=== Section Start ===
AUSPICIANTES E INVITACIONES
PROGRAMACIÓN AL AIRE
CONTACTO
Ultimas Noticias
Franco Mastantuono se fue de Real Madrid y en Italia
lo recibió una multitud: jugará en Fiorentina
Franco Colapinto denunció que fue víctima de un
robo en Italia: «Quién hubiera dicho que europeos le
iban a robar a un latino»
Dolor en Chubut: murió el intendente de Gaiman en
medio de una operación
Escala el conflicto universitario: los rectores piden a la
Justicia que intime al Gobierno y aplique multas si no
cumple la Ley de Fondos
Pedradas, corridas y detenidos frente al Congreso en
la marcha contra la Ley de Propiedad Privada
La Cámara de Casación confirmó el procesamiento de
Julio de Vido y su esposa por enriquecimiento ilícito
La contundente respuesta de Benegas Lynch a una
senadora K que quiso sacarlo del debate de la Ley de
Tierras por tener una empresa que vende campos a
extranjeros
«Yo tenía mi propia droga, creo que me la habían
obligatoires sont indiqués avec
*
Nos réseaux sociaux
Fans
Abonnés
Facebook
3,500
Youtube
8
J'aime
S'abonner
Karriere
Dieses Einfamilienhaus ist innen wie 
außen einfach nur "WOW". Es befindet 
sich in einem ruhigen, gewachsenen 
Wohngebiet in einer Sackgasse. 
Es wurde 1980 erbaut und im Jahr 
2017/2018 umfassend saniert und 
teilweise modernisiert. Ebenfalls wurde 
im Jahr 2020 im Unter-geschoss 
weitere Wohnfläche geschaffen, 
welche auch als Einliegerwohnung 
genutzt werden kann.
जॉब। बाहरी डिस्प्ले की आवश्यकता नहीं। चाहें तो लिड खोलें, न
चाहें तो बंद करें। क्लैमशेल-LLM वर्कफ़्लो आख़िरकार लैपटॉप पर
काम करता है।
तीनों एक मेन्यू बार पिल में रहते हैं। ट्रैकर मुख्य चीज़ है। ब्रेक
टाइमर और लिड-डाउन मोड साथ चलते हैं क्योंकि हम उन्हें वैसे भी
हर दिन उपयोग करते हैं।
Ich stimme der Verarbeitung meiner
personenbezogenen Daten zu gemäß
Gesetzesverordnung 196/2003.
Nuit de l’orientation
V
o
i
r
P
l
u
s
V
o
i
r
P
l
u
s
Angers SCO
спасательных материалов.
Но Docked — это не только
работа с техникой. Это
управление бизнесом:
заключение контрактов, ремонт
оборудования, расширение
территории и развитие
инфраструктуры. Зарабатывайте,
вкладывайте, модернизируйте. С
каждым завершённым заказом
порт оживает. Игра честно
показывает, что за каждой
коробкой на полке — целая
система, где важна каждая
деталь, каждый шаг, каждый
=== Section End ===
■ **Task**
Write out the text of the entries exactly, from the beginning down to and including the line that contains "sich in einem ruhigen, gewachsenen".

■ **Task result**
AUSPICIANTES E INVITACIONES
PROGRAMACIÓN AL AIRE
CONTACTO
Ultimas Noticias
Franco Mastantuono se fue de Real Madrid y en Italia
lo recibió una multitud: jugará en Fiorentina
Franco Colapinto denunció que fue víctima de un
robo en Italia: «Quién hubiera dicho que europeos le
iban a robar a un latino»
Dolor en Chubut: murió el intendente de Gaiman en
medio de una operación
Escala el conflicto universitario: los rectores piden a la
Justicia que intime al Gobierno y aplique multas si no
cumple la Ley de Fondos
Pedradas, corridas y detenidos frente al Congreso en
la marcha contra la Ley de Propiedad Privada
La Cámara de Casación confirmó el procesamiento de
Julio de Vido y su esposa por enriquecimiento ilícito
La contundente respuesta de Benegas Lynch a una
senadora K que quiso sacarlo del debate de la Ley de
Tierras por tener una empresa que vende campos a
extranjeros
«Yo tenía mi propia droga, creo que me la habían
obligatoires sont indiqués avec
*
Nos réseaux sociaux
Fans
Abonnés
Facebook
3,500
Youtube
8
J'aime
S'abonner
Karriere
Dieses Einfamilienhaus ist innen wie 
außen einfach nur "WOW". Es befindet 
sich in einem ruhigen, gewachsenen 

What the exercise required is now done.